> [EXERCISE PROMPT] Count the lines in the data below that contain the string "True", and reply with the number only.

BEGIN DATA TO EXAMINE

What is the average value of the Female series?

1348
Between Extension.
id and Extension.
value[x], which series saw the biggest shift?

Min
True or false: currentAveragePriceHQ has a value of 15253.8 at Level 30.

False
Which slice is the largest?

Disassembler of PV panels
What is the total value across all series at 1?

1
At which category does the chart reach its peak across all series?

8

END DATA TO EXAMINE
BEGIN DATA TO EXAMINE

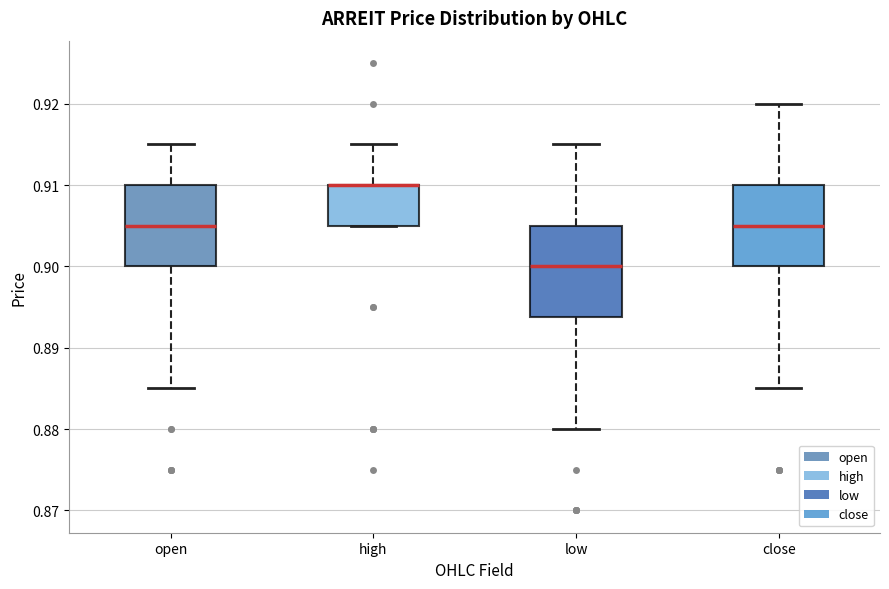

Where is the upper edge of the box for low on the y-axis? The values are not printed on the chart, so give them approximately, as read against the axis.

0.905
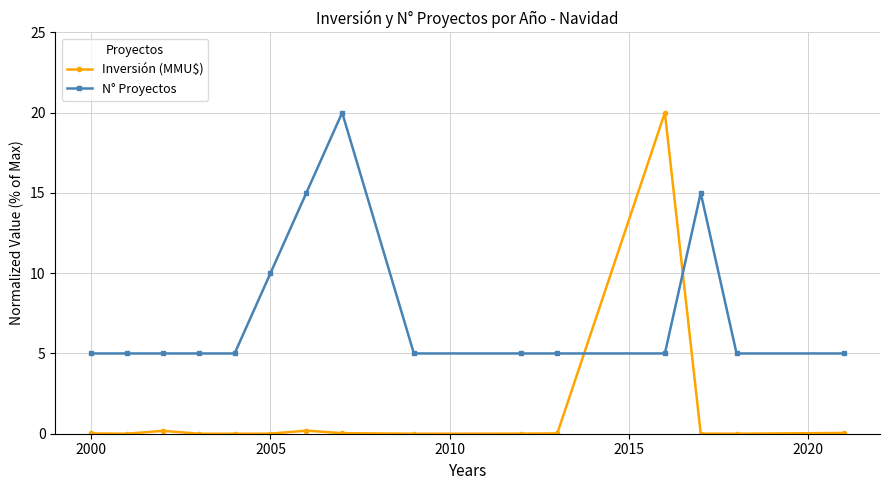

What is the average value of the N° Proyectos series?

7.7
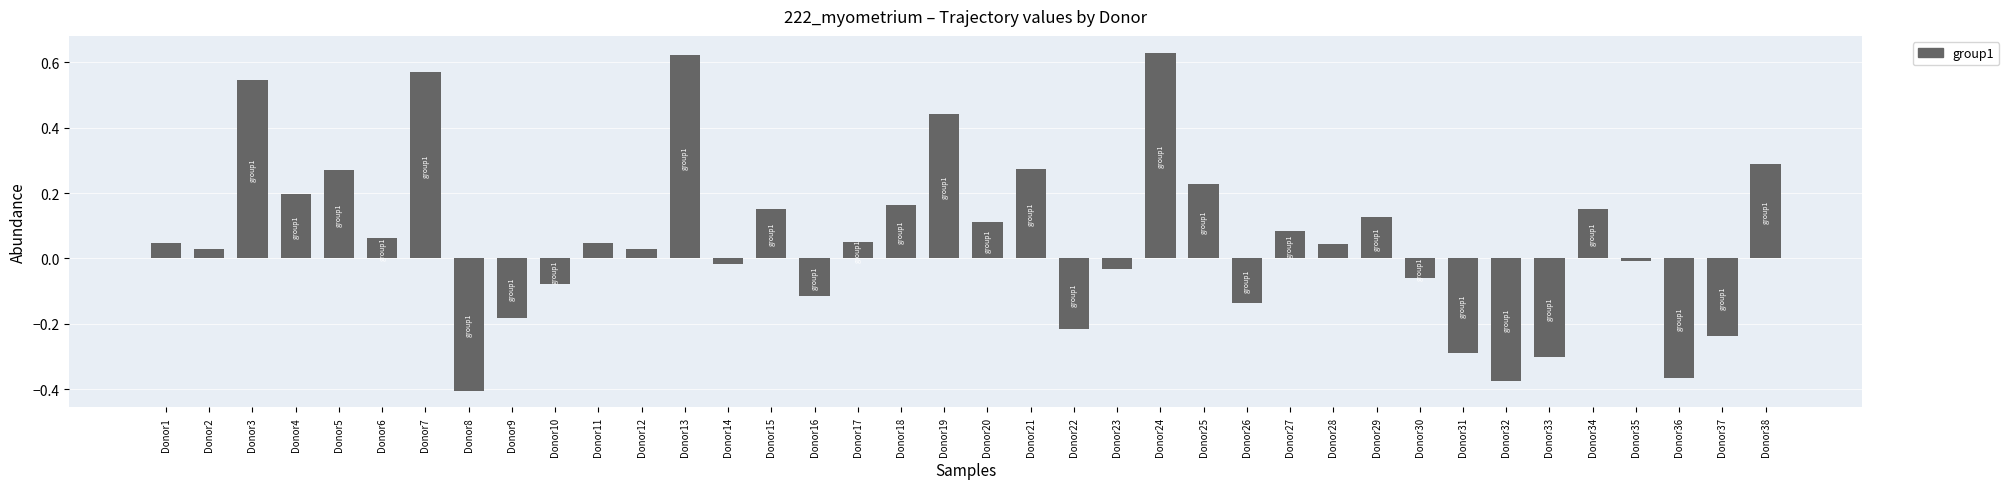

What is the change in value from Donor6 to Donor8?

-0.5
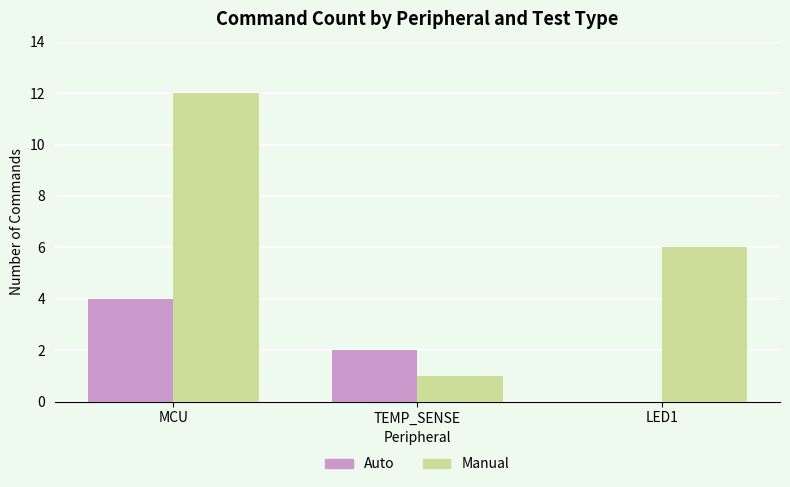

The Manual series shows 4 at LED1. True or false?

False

END DATA TO EXAMINE
BEGIN DATA TO EXAMINE

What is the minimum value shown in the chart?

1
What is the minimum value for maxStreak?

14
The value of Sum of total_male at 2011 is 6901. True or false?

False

END DATA TO EXAMINE

> [RESPONSE AREA] 3